Quantized LSTM¶

This tutorial describes how to create a quantized ML model with an LSTM layer and run it on an embedded device.

In this tutorial, we investigate the keyword_spotting_numbers model which is based on a custom CNN+LSTM architecture. The model classifies the keywords: “zero” through “nine”. This model has an LSTM layer which analyzes the time-dependencies that are inherent to the input audio samples.

This tutorial focuses on how to create an LSTM model that can be properly quantized and run on an embedded device.

Quick Links¶

keyword_spotting_numbers - Pre-trained and quantized CNN+LSTM model that classifies the keywords: “zero” through “nine”
Model Quantization Tips - Tutorial providing tips on how to gain better quantization for your model
Understanding LSTM Networks - Overview of how LSTM networks work

Key Takeaways¶

return_sequences=True in the tf.keras.layers.LSTM layer config
batch_size=1 when quantizing with the TfliteConverter
Use the TF-Lite Quantization Debugger to determine which layers are not quantizing well
Normalize the model input data so it is centered around 0.0.
Use the BatchNormalization and LayerNormalization layers to center the activations around 0.0
LayerNormalization at the input and output of the LSTM layer is critical to ensure accurate quantization

About LSTMs¶

An LSTM (Long Short-Term Memory) layer is a recurrent neural network (RNN) layer that learns long-term dependencies between time steps in time series and sequence data. The layer performs additive interactions, which can help improve gradient flow over long sequences during training.
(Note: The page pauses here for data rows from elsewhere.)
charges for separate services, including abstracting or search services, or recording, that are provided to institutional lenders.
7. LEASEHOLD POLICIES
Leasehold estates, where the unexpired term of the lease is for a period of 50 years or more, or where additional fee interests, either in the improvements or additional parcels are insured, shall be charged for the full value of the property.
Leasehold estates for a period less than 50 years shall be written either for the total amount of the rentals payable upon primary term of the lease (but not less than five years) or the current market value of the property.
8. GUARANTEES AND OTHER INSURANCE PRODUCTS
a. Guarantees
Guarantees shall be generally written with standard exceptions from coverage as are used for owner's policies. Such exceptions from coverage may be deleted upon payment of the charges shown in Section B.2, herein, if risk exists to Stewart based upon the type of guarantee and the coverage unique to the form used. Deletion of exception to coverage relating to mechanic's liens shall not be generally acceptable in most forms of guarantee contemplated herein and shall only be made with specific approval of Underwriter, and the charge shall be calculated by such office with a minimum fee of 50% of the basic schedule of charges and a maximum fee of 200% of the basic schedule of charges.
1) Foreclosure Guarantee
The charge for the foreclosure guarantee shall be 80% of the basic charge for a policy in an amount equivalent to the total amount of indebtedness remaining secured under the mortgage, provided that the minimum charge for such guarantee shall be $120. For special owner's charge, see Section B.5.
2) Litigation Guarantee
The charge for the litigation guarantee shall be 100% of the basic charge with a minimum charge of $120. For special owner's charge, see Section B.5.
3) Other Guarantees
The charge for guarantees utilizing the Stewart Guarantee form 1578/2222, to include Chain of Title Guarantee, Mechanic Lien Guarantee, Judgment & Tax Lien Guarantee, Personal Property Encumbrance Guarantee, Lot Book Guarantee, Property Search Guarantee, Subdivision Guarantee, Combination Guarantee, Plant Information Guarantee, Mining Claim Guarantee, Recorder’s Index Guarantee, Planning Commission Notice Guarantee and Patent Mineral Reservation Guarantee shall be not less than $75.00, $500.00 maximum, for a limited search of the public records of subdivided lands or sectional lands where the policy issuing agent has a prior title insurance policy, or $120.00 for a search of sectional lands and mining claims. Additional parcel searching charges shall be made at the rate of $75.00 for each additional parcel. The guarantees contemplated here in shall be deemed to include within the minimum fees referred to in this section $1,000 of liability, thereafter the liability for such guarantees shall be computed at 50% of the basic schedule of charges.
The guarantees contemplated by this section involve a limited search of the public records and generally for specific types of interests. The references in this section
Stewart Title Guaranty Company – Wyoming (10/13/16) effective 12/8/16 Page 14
LSTMs are predominantly used to learn, process, and classify sequential data. Common LSTM applications include sentiment analysis, language modeling, speech recognition, and video analysis.

An LSTM unit consists of a cell, an input gate, an output gate, and a forget gate. An LSTM unit can be considered as a layer of neurons in a traditional feedforward neural network, with each neuron having a hidden layer and a current state.

For more details, refer to the following document: Understanding LSTM Networks.

Quantizing an LSTM Model¶

There are many examples that demonstrate how to generate a .tflite from an LSTM model, e.g.:

While these models have high accuracy with float32 weights, many times their accuracies are severely reduced when quantized with int8 weights.

The following sections show how the keyword_spotting_numbers, a CNN+LSTM model, was developed to obtain good int8 quantization accuracy.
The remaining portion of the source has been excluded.